Parti dell'esercizio ::
• A. Riassumi in due frasi il brano sul Servizio sanitario nazionale.
• B. Ricopia dal brano sul Servizio sanitario nazionale, senza alcuna modifica, il passo che inizia con "18 MAR - Ho" e termina con "copertura sanitaria integrativa.".

Ho vissuto nascita, trasformazione e crisi del SSN non solo nella sua evoluzione storico politica ed amministrativa, ma nel suo concreto divenire di un diritto esigibile come cittadina. Ecco la mia ultima esperienza al Policlinico Tor Vergata di Roma

18 MAR - Ho scritto molto dal punto di vista teorico e delle possibili policy in materia sanitaria prima e dopo la crisi economico finanziaria, in ragione della mia competenza professionale e di una più che trentennale esperienza di direzione a livello nazionale delle politiche sanitarie, compreso un decennio nel Parlamento, nella commissione Affari Sociali della Camera ed un anno e mezzo da sottosegretario alla Sanità nel 2000.

Voglio precisare che tutte le questioni inerenti la mia salute o quella dei miei familiari le ho affrontate nel servizio pubblico, non già in ragione di una visione ideologica, quanto in ragione della valutazione che rispetto al confort vale di più competenza, professionalità, numero dei casi trattati esiti, out come di salute del cittadino paziente, ancorchè possedessi e possiedo una copertura sanitaria integrativa.

E’ anche vero che fin’ora sono stata fortunata e a parte un taglio cesareo per la mia gravidanza gemellare effettuato al S. Martino di Genova, nel lontano 1978, un intervento di chirurgia ortopedica, a seguito di una brutta frattura tripla (malleolo, tibia e perone) effettuato al Policlinico Umberto primo di Roma nel 2005 ed ora, 12 marzo 2013, una colecistectomia al Policlinico Tor Vergata di Roma, posso dire che ho vissuto nascita, trasformazione e crisi del SSN non solo nella sua evoluzione storico politica ed amministrativa, ma nel suo concreto divenire di un diritto esigibile come cittadina.

L’accesso è diventato sempre più complicato e con tempi per la fruizione sempre più lunghi, nonché costoso in termini di tickets per ogni tipo di prestazione se teniamo conto del reddito medio degli italiani, oggi falcidiato dagli effetti della crisi. La quantità di moduli da riempire in costanza delle prestazioni da effettuare, soprattutto radiodiagnostiche, o interventistiche, o per l’uso di anestetici, mezzi di contrasto, allergie antibiotiche e quant’altro sottrae tempo ai professionisti e all’organizzazione efficiente dei servizi e dei presidi ospedalieri. La medicina difensiva la si tocca con mano, non solo come processo deresponsabilizzante e frustrante nei professionisti, ma anche come limite dell’onnipotenza della medicina e al tempo stesso come consapevolezza del rischio e dell’ignoto che può manifestarsi ancorchè si mettano in atto procedure e comportamenti corretti. Un esempio per capirci: alla domanda ha sofferto o soffre di allergie agli antibiotici, la mia risposta è stata “quelli adoperati fin qui non mi hanno causato allergie”, mi viene somministrato un antibiotico a base di Cefazolina e mi riempio di ponfi in tutto il corpo, fortunatamente me ne accorgo e mi viene sospesa immediatamente la flebo. Oppure ha avuto reazioni per l’uso di mezzi di contrasto radiodiagnostici? Risposta: “Non ne ho mai fatto uso”. Si procede allora ad iniettarli con molta cautela avendomi preavvertito delle possibili reazioni e rassicurandomi con la presenza di una anestesista pronto ad intervenire. Non parlo solo quindi di consenso informato, che dobbiamo firmare ad ogni passo dalla diagnostica all’intervento, ma anche di tutte quelle procedure a tutela della nostra salute e della responsabilità del professionista e della struttura che solo un sapiente ed integrato sistema informatizzato ed in rete tra medico di base, specialista ed ospedale, può consentire, per conoscere la storia clinica del paziente e procedere in sicurezza o in maggiore conoscenza di chi si ha di fronte ottimizzando tempi, metodi e procedure.

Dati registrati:
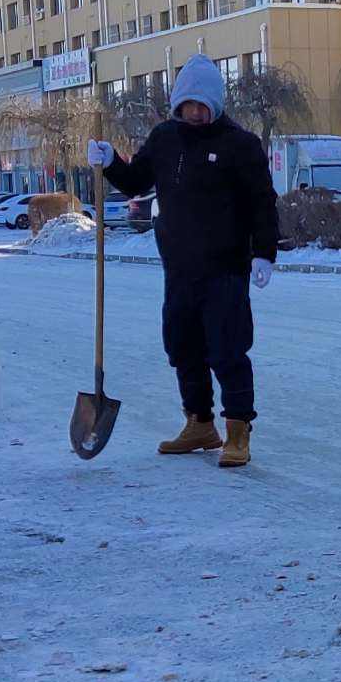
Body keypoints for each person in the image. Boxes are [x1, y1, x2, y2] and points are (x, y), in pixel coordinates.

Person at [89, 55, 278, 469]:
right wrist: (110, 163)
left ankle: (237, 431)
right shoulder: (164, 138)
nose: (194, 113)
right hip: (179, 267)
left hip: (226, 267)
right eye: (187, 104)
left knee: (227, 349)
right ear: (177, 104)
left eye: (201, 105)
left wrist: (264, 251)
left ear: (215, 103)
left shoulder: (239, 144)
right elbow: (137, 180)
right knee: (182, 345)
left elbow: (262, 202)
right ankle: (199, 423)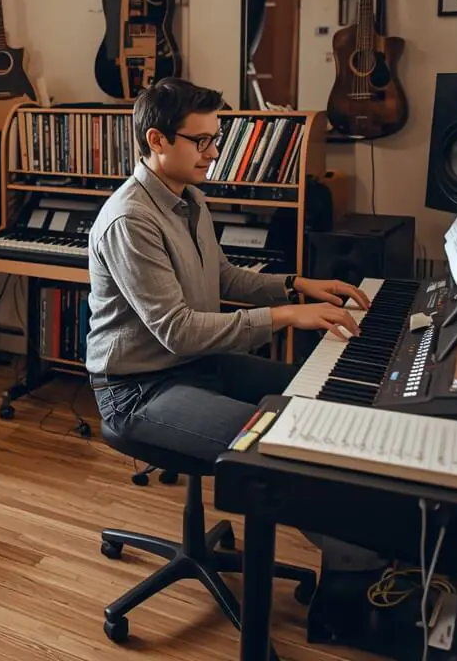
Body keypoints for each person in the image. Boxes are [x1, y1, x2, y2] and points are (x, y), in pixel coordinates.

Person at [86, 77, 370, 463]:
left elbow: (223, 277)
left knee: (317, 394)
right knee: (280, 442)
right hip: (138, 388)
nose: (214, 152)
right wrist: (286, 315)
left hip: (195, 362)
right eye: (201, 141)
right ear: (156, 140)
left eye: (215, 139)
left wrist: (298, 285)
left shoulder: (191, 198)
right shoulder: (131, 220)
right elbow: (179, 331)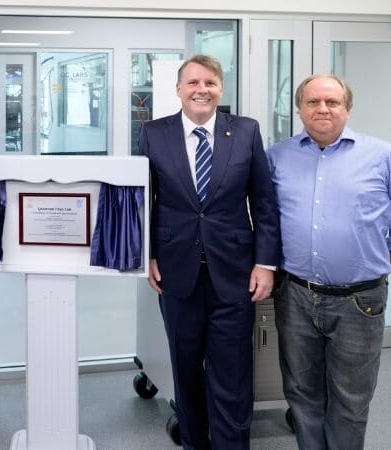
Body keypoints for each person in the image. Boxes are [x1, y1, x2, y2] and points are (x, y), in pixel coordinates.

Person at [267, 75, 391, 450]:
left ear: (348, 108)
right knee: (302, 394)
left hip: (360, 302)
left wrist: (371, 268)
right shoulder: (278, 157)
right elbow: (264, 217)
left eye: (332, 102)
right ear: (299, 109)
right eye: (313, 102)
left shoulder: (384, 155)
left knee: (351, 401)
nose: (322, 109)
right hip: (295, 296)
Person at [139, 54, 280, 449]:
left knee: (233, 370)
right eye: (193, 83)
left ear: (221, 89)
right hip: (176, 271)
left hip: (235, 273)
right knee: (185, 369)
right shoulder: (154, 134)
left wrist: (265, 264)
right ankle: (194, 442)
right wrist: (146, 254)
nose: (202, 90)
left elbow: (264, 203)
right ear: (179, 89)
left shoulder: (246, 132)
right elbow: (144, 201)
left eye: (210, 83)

...

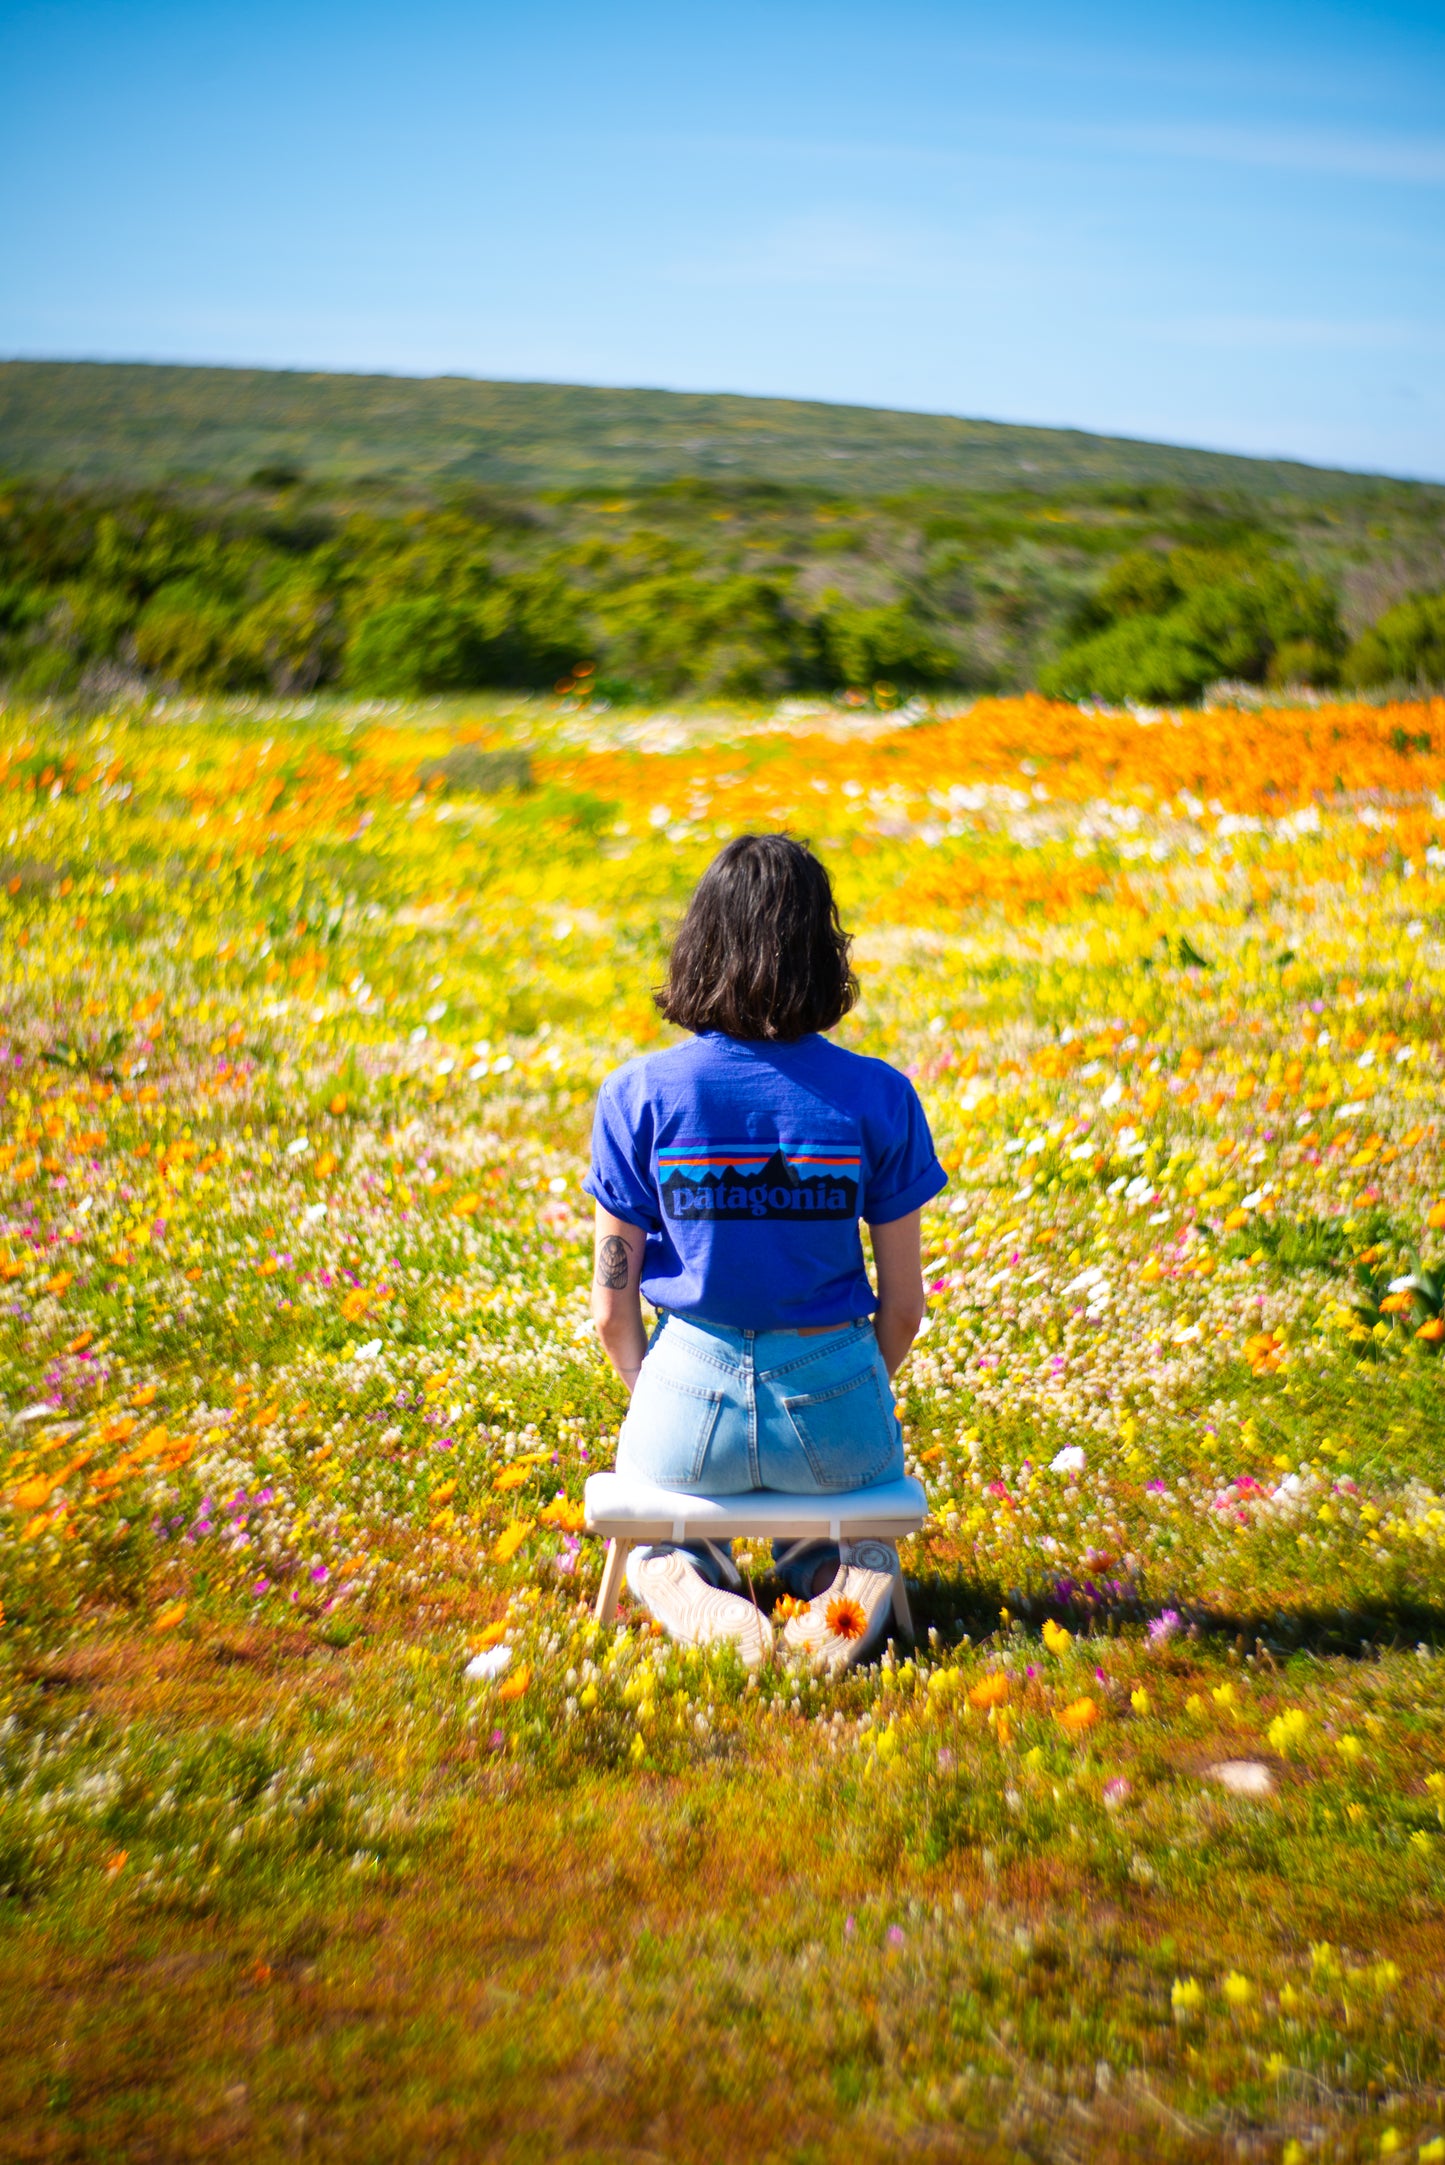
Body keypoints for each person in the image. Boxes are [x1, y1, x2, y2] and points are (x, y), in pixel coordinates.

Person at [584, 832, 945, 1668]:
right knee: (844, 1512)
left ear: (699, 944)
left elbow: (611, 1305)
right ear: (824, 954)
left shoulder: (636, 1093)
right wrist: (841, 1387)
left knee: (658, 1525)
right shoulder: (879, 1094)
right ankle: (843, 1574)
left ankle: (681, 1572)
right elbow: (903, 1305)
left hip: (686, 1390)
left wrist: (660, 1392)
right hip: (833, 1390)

==

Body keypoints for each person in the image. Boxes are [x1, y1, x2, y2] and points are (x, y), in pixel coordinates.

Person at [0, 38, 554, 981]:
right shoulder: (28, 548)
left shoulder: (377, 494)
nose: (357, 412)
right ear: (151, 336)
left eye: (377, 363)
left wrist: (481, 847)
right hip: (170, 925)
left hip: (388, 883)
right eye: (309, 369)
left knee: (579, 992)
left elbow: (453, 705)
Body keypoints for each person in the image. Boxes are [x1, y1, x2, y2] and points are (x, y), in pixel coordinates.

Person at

Risposte ai compiti ::
• A. L'autrice, che ha una lunga esperienza di direzione delle politiche sanitarie ed è stata sottosegretario alla Sanità, ha sempre affrontato i problemi di salute suoi e dei familiari nel servizio pubblico, dove è stata operata nel 1978, nel 2005 e nel 2013. Secondo lei l'accesso è diventato più complicato, lento e costoso, mentre moduli e medicina difensiva sottraggono tempo ai professionisti, e solo un sistema informatizzato in rete tra medico di base, specialista e ospedale può far conoscere la storia clinica del paziente e permettere di procedere in sicurezza.

• B.
18 MAR - Ho scritto molto dal punto di vista teorico e delle possibili policy in materia sanitaria prima e dopo la crisi economico finanziaria, in ragione della mia competenza professionale e di una più che trentennale esperienza di direzione a livello nazionale delle politiche sanitarie, compreso un decennio nel Parlamento, nella commissione Affari Sociali della Camera ed un anno e mezzo da sottosegretario alla Sanità nel 2000.

Voglio precisare che tutte le questioni inerenti la mia salute o quella dei miei familiari le ho affrontate nel servizio pubblico, non già in ragione di una visione ideologica, quanto in ragione della valutazione che rispetto al confort vale di più competenza, professionalità, numero dei casi trattati esiti, out come di salute del cittadino paziente, ancorchè possedessi e possiedo una copertura sanitaria integrativa.